# DIRECTIONS FOR THIS TASK
Please write the next part of the Android emulator text, starting after its final step, "Click Run."

# PASSAGE PROVIDED

···

Android Emulator
The Android emulator is an Android Virtual Device (AVD), which represents a specific Android device. We can use the Android emulator as a target device to execute and test our Android application on our PC.
The Android emulator provides almost all the functionality of a real device. We can get incoming phone calls and text messages. It also gives the location of the device and simulates different network speeds.
Android emulator simulates rotation and other hardware sensors. It accesses the Google Play store, and much more
Testing Android applications on emulators is sometimes faster and easier than doing on a real device. For example, we can transfer data faster to the emulator than to a real device connected through USB.
The Android emulator comes with predefined configurations for several Android phones, Wear OS, tablet, Android TV devices.
Requirement and recommendations
The Android emulator takes additional requirements beyond the basic system requirement for Android Studio. These requirements are given below:
- SDK Tools 26.1.1 or higher
- 64-bit processor
- Windows: CPU with UG (unrestricted guest) support
- HAXM 6.2.1 or later (recommended HAXM 7.2.0 or later)
Install the emulator
The Android emulator is installed while installing the Android Studio. However some components of the emulator may or may not be installed while installing Android Studio.
To install the emulator component, select the Android Emulator component in the SDK Tools tab of the SDK Manager.
Run an Android app on the Emulator
We can run an Android app from the Android Studio project, or we can run an app which is installed on the Android Emulator as we run any app on a device.
To start the Android Emulator and run an application in our project:
1. In Android Studio, we need to create an Android Virtual Device (AVD) that the emulator can use to install and run your app. To create a new AVD:-
1.1 Open the AVD Manager by clicking Tools > AVD Manager.
1.2 Click on Create Virtual Device, at the bottom of the AVD Manager dialog. Then the Select Hardware page appears.
1.3 Select a hardware profile and then click Next. If we don’t see the hardware profile we want, then we can create or import a hardware profile. The System Image page appears.
1.4 Select the system image for the particular API level and click Next. This leads to opening a Verify Configuration page.
1.5 Change AVD properties if needed, and then click Finish.
2. In the toolbar, choose the AVD, which we want to run our app from the target device from the drop-down menu.
3. Click Run.

···

# STUDY MATERIAL
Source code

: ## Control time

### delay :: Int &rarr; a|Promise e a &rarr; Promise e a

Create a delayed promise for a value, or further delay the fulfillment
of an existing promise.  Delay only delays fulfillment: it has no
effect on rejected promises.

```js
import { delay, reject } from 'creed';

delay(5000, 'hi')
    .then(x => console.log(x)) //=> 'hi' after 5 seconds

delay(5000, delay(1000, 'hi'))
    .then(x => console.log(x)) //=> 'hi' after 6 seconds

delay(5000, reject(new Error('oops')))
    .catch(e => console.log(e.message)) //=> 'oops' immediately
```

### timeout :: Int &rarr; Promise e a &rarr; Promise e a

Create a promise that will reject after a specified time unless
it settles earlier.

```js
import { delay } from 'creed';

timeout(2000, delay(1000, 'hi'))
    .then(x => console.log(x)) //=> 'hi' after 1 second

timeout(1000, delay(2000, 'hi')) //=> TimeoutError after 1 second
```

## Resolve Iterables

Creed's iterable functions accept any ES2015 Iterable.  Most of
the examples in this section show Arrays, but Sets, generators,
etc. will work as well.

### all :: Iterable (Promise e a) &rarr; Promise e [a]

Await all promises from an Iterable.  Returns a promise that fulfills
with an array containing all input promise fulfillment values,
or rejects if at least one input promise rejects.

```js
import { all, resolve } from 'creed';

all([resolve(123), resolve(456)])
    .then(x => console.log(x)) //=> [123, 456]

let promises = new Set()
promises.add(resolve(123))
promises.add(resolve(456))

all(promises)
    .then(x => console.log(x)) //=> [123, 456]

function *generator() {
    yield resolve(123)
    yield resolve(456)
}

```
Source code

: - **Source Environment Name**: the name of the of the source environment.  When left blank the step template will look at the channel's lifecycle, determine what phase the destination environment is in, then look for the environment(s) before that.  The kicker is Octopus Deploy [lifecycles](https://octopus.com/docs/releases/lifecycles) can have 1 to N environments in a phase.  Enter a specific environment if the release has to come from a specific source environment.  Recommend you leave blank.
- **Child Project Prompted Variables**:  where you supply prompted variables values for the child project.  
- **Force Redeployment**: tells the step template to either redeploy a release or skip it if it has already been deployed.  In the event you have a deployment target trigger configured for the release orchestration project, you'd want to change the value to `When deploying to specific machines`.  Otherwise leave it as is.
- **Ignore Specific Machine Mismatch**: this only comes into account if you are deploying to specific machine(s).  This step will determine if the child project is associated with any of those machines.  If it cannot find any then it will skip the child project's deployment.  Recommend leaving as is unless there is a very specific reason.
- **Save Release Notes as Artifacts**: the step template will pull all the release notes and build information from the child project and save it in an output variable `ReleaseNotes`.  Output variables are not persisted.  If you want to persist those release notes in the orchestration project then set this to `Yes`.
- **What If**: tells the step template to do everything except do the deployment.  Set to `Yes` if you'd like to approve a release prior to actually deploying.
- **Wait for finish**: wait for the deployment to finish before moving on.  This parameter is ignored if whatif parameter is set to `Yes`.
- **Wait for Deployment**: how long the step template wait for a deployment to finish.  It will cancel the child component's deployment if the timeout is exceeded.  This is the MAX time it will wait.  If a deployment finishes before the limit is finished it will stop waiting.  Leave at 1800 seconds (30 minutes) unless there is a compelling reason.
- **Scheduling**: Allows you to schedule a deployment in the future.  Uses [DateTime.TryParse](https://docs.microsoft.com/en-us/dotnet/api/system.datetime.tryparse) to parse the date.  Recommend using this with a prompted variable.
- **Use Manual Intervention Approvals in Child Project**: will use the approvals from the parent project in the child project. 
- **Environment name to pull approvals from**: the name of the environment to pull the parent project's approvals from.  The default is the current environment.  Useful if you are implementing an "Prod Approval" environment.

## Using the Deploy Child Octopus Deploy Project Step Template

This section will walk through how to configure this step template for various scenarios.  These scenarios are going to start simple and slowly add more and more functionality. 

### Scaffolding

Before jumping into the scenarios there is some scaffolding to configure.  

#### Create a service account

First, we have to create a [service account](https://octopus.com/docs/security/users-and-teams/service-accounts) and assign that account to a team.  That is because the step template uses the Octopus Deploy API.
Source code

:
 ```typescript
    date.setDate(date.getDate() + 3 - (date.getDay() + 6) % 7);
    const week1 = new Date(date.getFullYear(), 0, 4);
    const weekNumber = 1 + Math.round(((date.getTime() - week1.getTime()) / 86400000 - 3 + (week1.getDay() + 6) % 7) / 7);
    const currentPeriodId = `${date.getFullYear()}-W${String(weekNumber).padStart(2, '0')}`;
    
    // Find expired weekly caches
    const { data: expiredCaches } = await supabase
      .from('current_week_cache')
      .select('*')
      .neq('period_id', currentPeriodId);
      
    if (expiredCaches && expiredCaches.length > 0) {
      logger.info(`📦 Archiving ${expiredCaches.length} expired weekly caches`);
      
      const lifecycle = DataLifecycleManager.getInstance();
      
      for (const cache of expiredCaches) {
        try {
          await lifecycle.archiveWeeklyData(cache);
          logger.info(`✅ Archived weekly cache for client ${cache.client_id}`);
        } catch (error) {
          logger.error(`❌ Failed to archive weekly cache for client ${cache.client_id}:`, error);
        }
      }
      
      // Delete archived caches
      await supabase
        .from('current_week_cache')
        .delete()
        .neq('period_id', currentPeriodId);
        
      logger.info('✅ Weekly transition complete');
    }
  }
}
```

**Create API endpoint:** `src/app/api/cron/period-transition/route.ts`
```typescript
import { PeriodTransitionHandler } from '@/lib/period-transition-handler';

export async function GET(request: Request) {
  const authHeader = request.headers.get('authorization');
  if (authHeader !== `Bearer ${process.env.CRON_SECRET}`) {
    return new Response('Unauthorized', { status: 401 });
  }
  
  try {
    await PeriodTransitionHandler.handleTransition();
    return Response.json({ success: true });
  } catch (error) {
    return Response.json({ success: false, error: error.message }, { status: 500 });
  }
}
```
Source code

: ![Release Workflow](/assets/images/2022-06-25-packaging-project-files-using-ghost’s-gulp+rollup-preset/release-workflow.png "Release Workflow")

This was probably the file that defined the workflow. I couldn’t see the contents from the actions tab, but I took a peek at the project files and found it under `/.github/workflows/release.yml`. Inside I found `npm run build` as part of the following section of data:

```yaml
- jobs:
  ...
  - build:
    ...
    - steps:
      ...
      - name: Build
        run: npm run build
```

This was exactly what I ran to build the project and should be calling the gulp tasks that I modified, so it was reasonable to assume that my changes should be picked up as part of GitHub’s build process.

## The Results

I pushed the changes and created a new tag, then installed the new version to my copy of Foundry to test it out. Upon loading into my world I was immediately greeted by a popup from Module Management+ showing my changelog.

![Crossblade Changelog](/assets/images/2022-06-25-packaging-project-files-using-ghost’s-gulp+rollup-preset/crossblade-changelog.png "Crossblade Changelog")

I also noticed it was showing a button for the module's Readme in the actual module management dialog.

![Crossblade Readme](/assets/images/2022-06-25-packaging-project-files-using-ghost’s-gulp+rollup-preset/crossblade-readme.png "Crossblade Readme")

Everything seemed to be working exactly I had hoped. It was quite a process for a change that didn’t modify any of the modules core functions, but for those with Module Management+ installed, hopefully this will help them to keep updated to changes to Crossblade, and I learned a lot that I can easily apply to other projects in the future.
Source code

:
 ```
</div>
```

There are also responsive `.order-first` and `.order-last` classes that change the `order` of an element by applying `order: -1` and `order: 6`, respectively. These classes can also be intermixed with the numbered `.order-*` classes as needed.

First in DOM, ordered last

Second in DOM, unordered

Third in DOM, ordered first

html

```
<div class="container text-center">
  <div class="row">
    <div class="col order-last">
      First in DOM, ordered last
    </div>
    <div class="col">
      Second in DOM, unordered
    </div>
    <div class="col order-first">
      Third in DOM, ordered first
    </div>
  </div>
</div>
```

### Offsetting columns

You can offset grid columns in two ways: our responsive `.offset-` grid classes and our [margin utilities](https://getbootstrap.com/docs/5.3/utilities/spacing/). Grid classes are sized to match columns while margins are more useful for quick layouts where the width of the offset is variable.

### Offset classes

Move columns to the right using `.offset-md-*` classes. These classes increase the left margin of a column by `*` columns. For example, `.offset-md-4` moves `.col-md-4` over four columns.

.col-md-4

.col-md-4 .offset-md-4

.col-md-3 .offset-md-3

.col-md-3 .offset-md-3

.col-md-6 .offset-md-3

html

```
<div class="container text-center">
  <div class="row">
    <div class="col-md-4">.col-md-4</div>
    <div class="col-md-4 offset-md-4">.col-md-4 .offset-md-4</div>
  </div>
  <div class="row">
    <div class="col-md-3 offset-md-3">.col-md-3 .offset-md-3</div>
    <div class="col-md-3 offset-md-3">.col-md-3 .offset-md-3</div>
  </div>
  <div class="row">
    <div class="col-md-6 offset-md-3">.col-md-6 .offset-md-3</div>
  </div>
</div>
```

···

# OUTPUT BELOW
Working with AndroidManifest.xml
The AndroidManifest.xml file contains information of your package, including components of the application such as activities, services, broadcast receivers, content providers etc.
It performs some other tasks also:
- It is responsible to protect the application to access any protected parts by providing the permissions.
- It also declares the android api that the application is going to use.
- It lists the instrumentation classes. The instrumentation classes provide profiling and other information. This information is removed just before the application is published etc.
This is the required xml file for all the android applications and located inside the root directory.
A simple AndroidManifest.xml file looks like this:
<manifest xmlns:android=”http://schemas.android.com/apk/res/android”
package=”com.javatpoint.hello”
android:versionCode=”1″
android:versionName=”1.0″ >
<uses-sdk
android:minSdkVersion=”8″
android:targetSdkVersion=”15″ />
<application
android:icon=”@drawable/ic_launcher”
android:label=”@string/app_name”
android:theme=”@style/AppTheme” >
<activity
android:name=”.MainActivity”
android:label=”@string/title_activity_main” >
<intent-filter>
<action android:name=”android.intent.action.MAIN” />
<category android:name=”android.intent.category.LAUNCHER” />
</intent-filter>
</activity>
</application>
</manifest>
Elements of the AndroidManifest.xml file
The elements used in the above xml file are described below.
<manifest>
manifest is the root element of the AndroidManifest.xml file. It has a package attribute that describes the package name of the activity class.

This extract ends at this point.